In eleven days, we will welcome the end of a presidential political campaign that, regardless of the outcome, will leave our national psyche bruised and battered. The rhetoric has been occasionally tawdry, frequently nonsensical, and almost universally devoid of substance. The idea of a vigorous contest of ideas seems as far away as it ever has been in American political history, replaced instead with a funhouse mirror distorting any semblance of maturity, seriousness, or sophistication. It’s downright depressing.
As beleaguered as I feel after unsuccessfully avoiding most of the news coverage for the past year, I have enough spirit left to make the obvious point that beyond the brutish nastiness of the campaign has been the jaw-dropping realization that one of the political candidates is fundamentally unfit for not just the highest office in the land but perhaps any office, anywhere, anytime. The childish, moronic, boorish behavior is so prevalent that a single example would do a grave injustice to this candidate’s near savant-like capacity to offend, to distract, and to pulverize any pervading sense of national decency. To entertain a notion of equivalency of the candidates is to render one’s self untethered to reality. To endorse this candidate is not to express a coherent political opinion, or to make a statement against the other party or candidate, but, rather, it is a wholesale abdication of the responsibility every citizen should feel. It is an investment in nihilism.
Flexing moral outrage (dare I say moral superiority) can feel good, but the day after the election will be no party. We will wake up to the politics of division. We will wake up to a country seemingly unmoored to common ground. And we will wake up to the dawning reality that the previous 12 months have revealed more than the triumph of scorched earth politics. Rather, we have witnessed a perhaps unparalleled expression from millions of American citizens that they feel so abused by an indifferent political class, so marginalized by a changing economy, and so broken by the combined might of poverty, lack of education, and drug abuse, among others, that the empty promises of a demagogue speak to them on a profound level, despite such promises being obviously contrary to fundamental American values, the very values in which they drape themselves.
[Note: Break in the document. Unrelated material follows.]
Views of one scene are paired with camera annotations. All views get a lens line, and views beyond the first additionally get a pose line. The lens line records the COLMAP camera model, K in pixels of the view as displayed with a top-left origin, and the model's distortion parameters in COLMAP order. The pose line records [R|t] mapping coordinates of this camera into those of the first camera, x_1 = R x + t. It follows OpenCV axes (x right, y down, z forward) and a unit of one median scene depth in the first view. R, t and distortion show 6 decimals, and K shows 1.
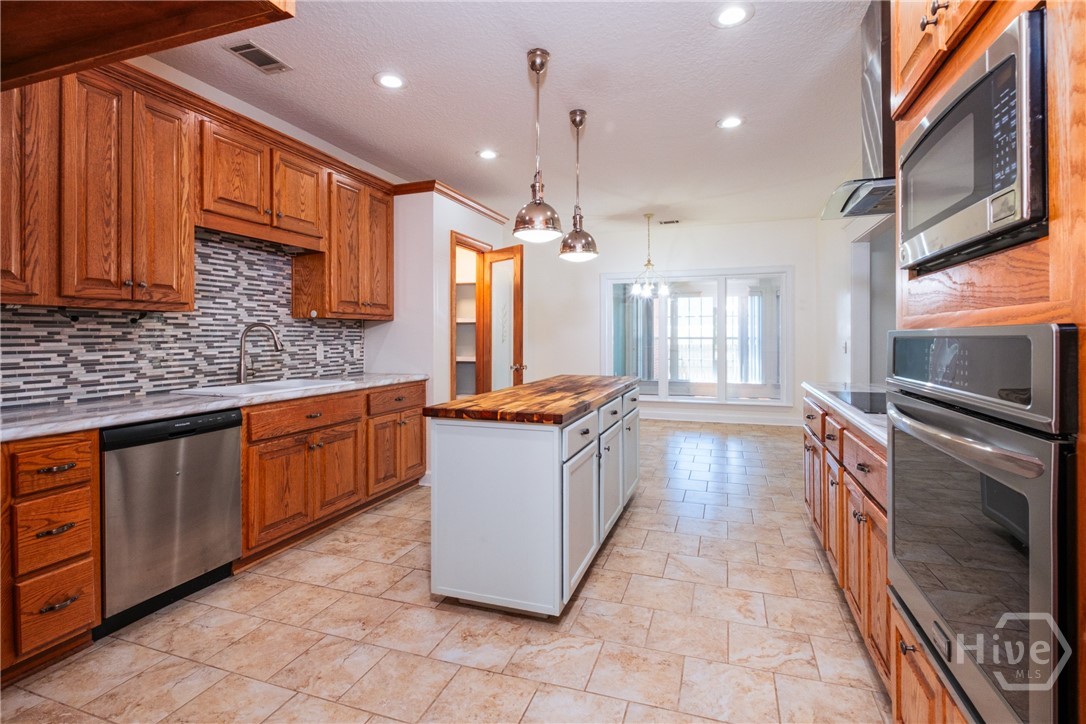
lens RADIAL K [[479.8, 0, 546.7], [0, 479.8, 332.2], [0, 0, 1]] dist [-0.001481, -0.001755]
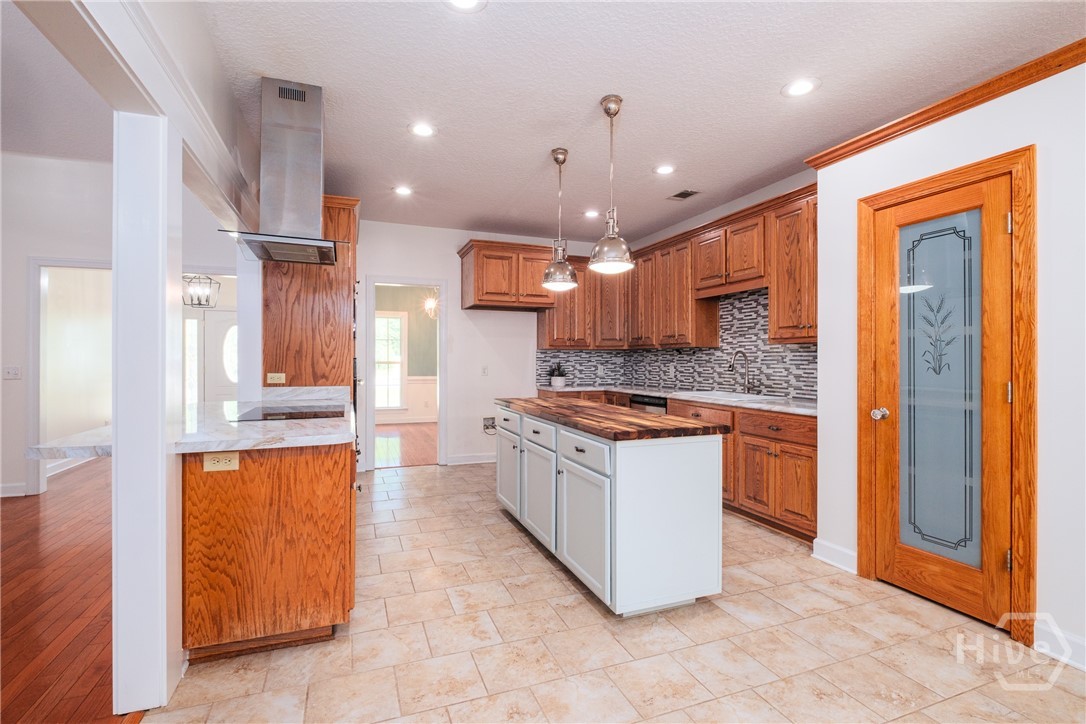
lens RADIAL K [[479.8, 0, 543.5], [0, 479.8, 360.3], [0, 0, 1]] dist [-0.001481, -0.001755]
pose [[-0.738185, 0.004325, -0.674584, 0.797827], [0.008380, 0.999961, -0.002759, 0.007586], [0.674546, -0.007690, -0.738193, 1.690689]]
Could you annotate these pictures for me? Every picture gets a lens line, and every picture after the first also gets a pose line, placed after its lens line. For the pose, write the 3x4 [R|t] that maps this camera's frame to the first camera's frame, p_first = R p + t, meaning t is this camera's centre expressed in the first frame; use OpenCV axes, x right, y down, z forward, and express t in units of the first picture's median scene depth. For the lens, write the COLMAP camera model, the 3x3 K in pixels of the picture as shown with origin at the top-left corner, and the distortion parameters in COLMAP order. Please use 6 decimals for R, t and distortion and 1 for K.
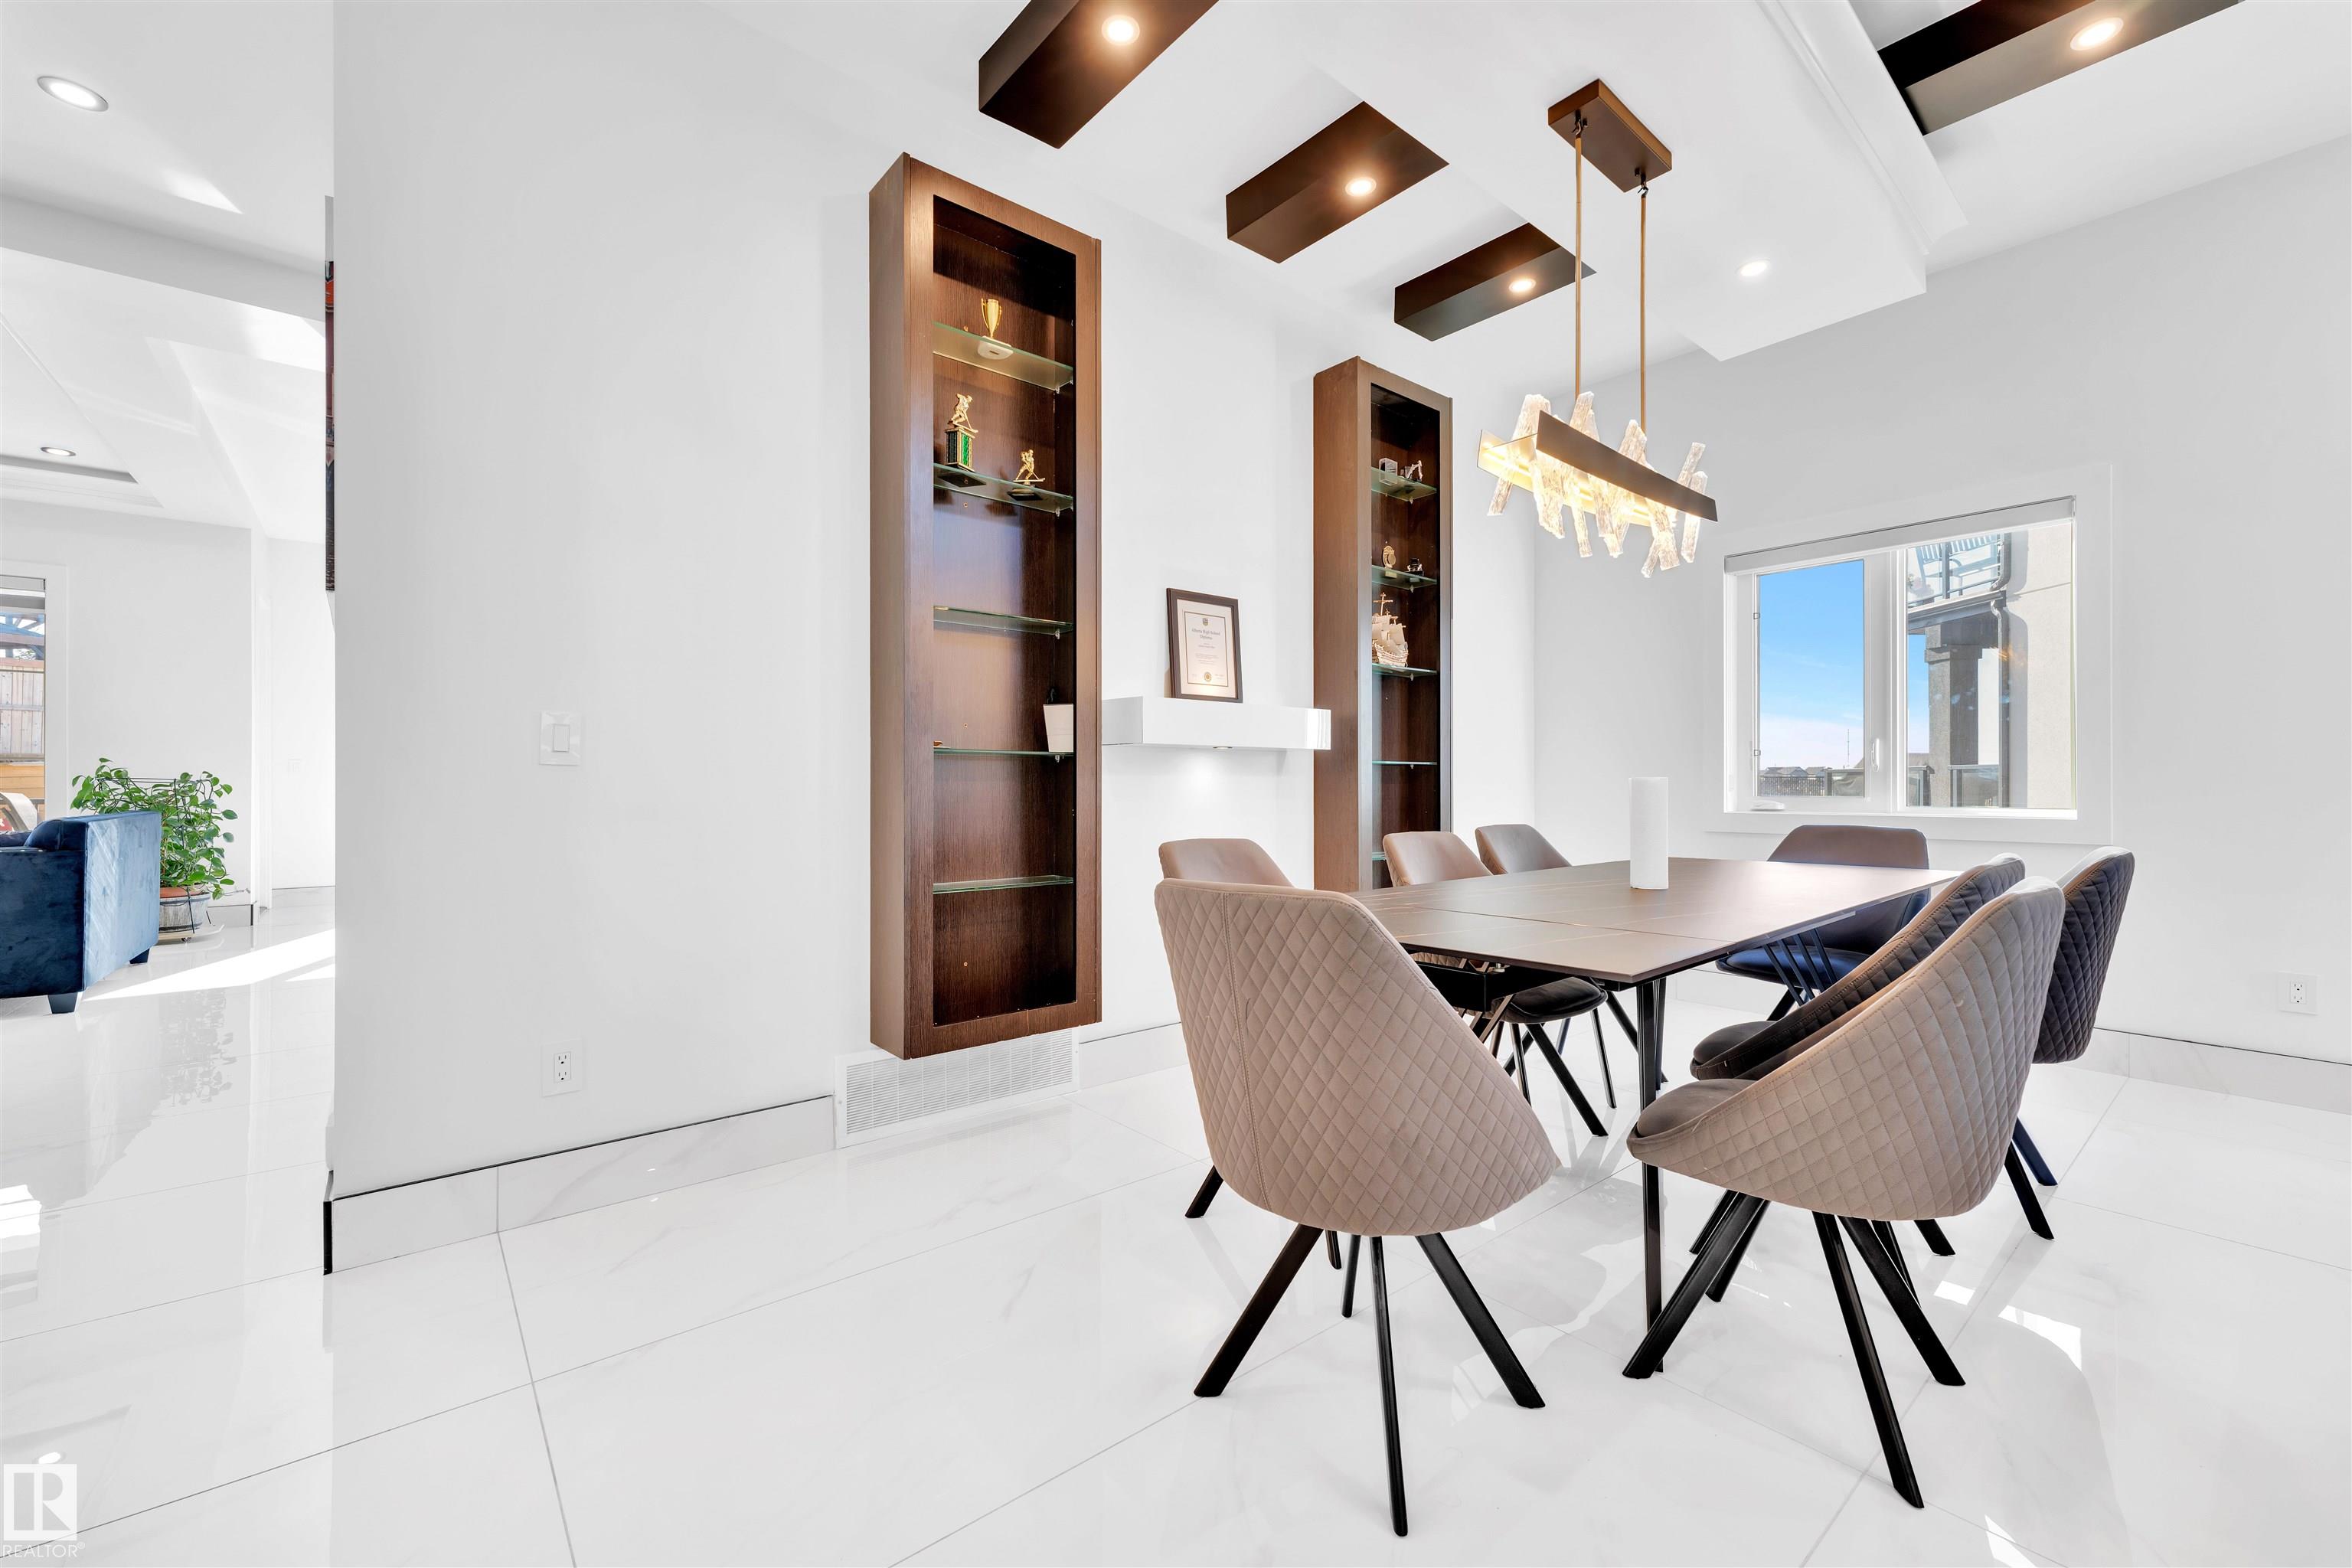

The candidate is not the problem, and the election won’t provide the solution. Our national political paralysis comes at the hands of snotty children the size and shape of adults, free to pillage national character while representing districts where diverse electorates that would hold some semblance of balance and moderation have been conveniently gerrymandered out of existence. Our collection of adult children, nary a statesman to be seen, largely answer to plutocrats and pollsters, and, while self-preservation has been at the top of a politician’s priorities since the beginning of time, the national interest seems to have completely fallen off the list. At least it seems that way.
It would be a somewhat comforting thought to take solace in our national inertness if we could explain the stalemate as the byproduct of a healthy equipoise, a reflection of well-balanced forces rightly aligned to best serve a polity ready to take great steps, even leaps, in the areas of economics, eduction, the arts, science, and on and on. While strides are certainly being made, it doesn’t feel like we’re fighting because it’s so good. Instead, it feels like we’re fighting and falling behind in many important areas. Again, at least it feels that way.
It’s not all doom and gloom. I’m not moving to Rwanda anytime soon. But to say we deserve better is an understatement. Our political dialogue should be sharp and it should be passionate, for it is important. When our political life leaves behind spirited debate and transforms into a vulgar carnival that misleads the masses and distorts American values to the point of unrecognizability, however, we find ourselves much less than we can be. Less than we should be.
The lack of substance of this campaign and the lack of heft in our current political life has one redeeming quality: like all weightless things, it is swept aside relatively easily. Perhaps that unifying event or force, that thing that reasserts our common American purpose, is right around the corner. Of course, the problem with things easily swept aside is you’re never guaranteed it will be replaced by something better.